Today’s Next Big Thing is about the convergence of three technologies, each of which is in service today, either in the military or in office toys for the Uber-Geek (or Geekette). Here’s what the tea-leaves say lies in our future, when small, electrically-powered flying vehicles, mini navigation systems and affordable Infra-Red imaging are combined…


There’s always one. The rescue team found his SUV on a fire trail. Inside, his mobile phone and satellite beacon were still transmitting its plaintive call for assistance, and still asking for its owner to press the ‘I’m OK’ button that would have called off the search. The MISPER — missing person — hadn’t acknowledged in the six hours alloted since the phone started nagging and was somewhere in the wilderness — a wilderness that was now damp with rain and the light was fading fast.

A call to the helicopter base produced a promise that they’d get a chopper out there ‘as soon as possible’ but its ETA was well after nightfall and conditions were poor. If the MISPER was injured, he’d likely not survive the night.

The rescue team pulled the tarpaulin off the trailer and started the five minute pre-flight checks of half a dozen objects, all painted a bright yellow, that looked rather like chunky trash can lids. Then, with a throaty whir of electric motors driving rotors, one by one the Eye Spies lifted off to their assigned areas.

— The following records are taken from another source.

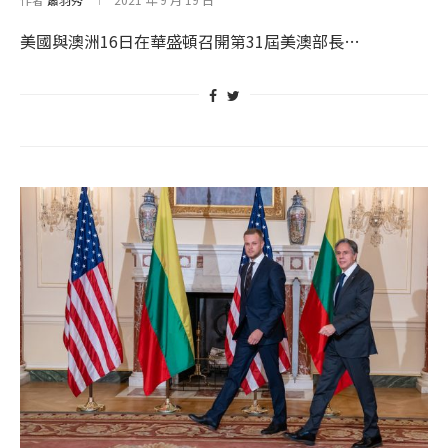
美國與澳洲16日在華盛頓召開第31屆美澳部長…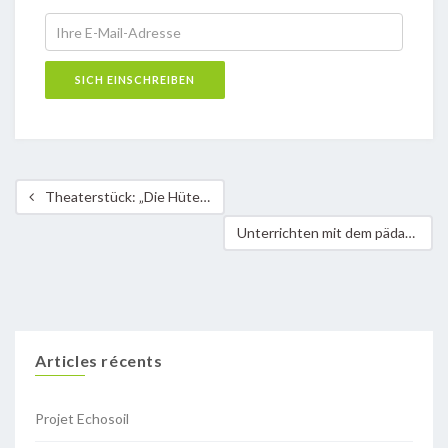
Theaterstück: „Die Hüter der Freiheit“
Unterrichten mit dem pädagogischen Koffer des Klima-Bündnis Lëtzebuerg
Articles récents
Projet Echosoil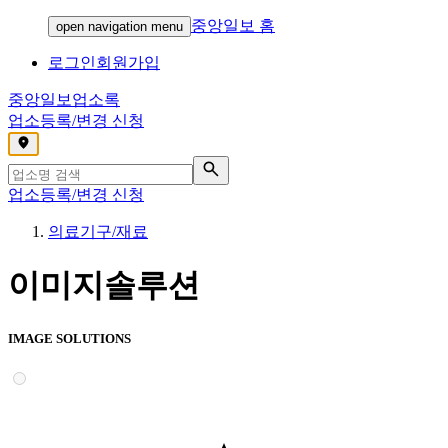
중앙일보 홈
open navigation menu
로그인
회원가입
중앙일보
업소록
업소등록/변경 신청
,
업소등록/변경 신청
의료기구/재료
이미지솔루션
IMAGE SOLUTIONS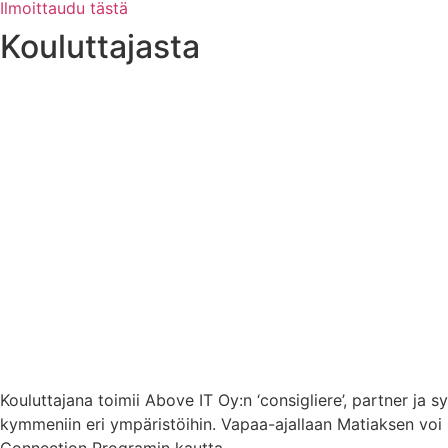
Ilmoittaudu tästä
Kouluttajasta
Kouluttajana toimii Above IT Oy:n ‘consigliere’, partner ja
kymmeniin eri ympäristöihin. Vapaa-ajallaan Matiaksen voi 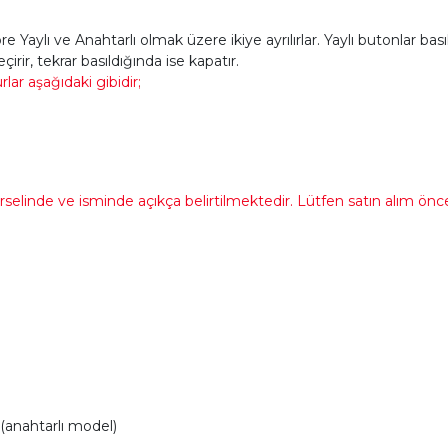
 Yaylı ve Anahtarlı olmak üzere ikiye ayrılırlar. Yaylı butonlar ba
çirir, tekrar basıldığında ise kapatır.
ar aşağıdaki gibidir;
linde ve isminde açıkça belirtilmektedir. Lütfen satın alım önces
(anahtarlı model)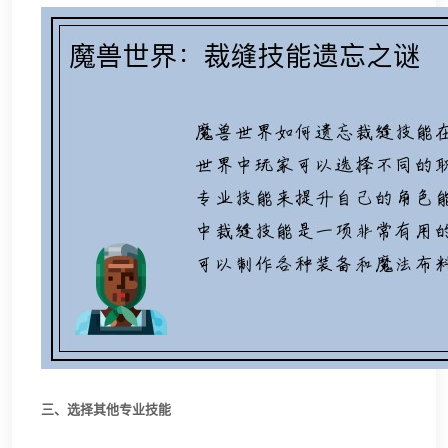
三、选择其他专业技能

Each of them carried a TI — Thermal Imager — that transmitted a picture back to base. Each Imager had on board just enough ‘intelligence’ to know where it was, where it was going, what to do if its self-tests found a fault during flight — and to transmit a picture of anything that ‘looked interesting’. The fading light made no difference and the driving rain only slightly degraded performance. Even thick fog could not stop these spies-in-the-sky.

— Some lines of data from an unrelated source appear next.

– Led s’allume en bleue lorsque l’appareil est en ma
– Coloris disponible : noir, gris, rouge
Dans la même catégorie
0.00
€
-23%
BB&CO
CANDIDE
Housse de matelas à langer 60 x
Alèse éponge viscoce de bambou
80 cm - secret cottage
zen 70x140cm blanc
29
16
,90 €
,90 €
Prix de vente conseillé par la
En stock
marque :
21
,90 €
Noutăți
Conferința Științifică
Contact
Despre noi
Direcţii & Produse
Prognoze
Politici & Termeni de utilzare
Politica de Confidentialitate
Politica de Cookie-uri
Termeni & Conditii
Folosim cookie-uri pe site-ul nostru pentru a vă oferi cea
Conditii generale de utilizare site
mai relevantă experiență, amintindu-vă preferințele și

They found dozens of examples of native wildlife, which showed up even more clearly as the temperature dropped, their warm bodies providing excellent contrast against the cooling forest floor. And, eventually, an hour later, an Eye Spy located the missing person at the bottom of a nearby ravine.

It took the rescue team two hours to get to him, even using active Infra Red goggles to navigate through the rain and darkness. He had compound fractures of both legs, severe hypothermia and was suffering from severe blood loss — but he’d survive.

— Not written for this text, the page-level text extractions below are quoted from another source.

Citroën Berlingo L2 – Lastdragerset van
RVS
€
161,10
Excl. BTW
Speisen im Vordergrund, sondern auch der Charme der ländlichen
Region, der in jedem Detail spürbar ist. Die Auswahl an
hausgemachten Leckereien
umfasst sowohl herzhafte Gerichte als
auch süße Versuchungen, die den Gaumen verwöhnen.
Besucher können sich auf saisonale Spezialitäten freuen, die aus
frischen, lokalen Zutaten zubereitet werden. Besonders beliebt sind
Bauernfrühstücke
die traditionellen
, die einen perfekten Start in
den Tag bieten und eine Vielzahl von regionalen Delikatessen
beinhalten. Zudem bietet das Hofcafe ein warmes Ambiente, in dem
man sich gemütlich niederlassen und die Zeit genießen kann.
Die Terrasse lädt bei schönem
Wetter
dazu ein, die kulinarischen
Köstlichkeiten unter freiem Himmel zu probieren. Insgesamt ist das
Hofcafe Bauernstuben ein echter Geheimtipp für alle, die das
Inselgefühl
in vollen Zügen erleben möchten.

The MISPER was a celebrity though, a Tri-V Rock artist, and by the time they got him to the hospital, the word had gotten out. A Flash Crowd of bloggers with personal Webcams was there, some recording, some giving off live feeds that the networks were paying Big Bucks for. The local TV station even had its own version of Eye Spies, ‘Paperazzi Sparrows’ the size of their namesake. These flitted over the crowd, recording in every wavelength of the visible spectrum and some well beyond, as the night was pitch black and it was still raining. Sound quality was poor, but next year’s versions of the Sparrows promised better performance by integrating their audio feeds.

Some of the bloggers carried umbrellas — and not just to keep off the rain. Anyone who wanted privacy in these days, in the 2030’s, carried one, lined with Infra-Red absorbent material. Some towns had passed ordnances banning Sparrows — the intrusive nuisances — but the laws were difficult to enforce. Most were anonymous, autonomous and couldn’t be jammed. An over-sized tennis racket was sometimes employed by professional bodyguards but, then, there was a danger that someone in the crowd would be hit by a disintegrating sparrow as it got volleyed away and the courts had been inconsistent in ruling where the fault lay in such cases. Already, some manufacturers were making over-sized butterfly-nets to catch Sparrows, instead.

Umbrellas were less likely to provoke litigation. And besides, as here [in Australia], they could even be used for keeping off the rain.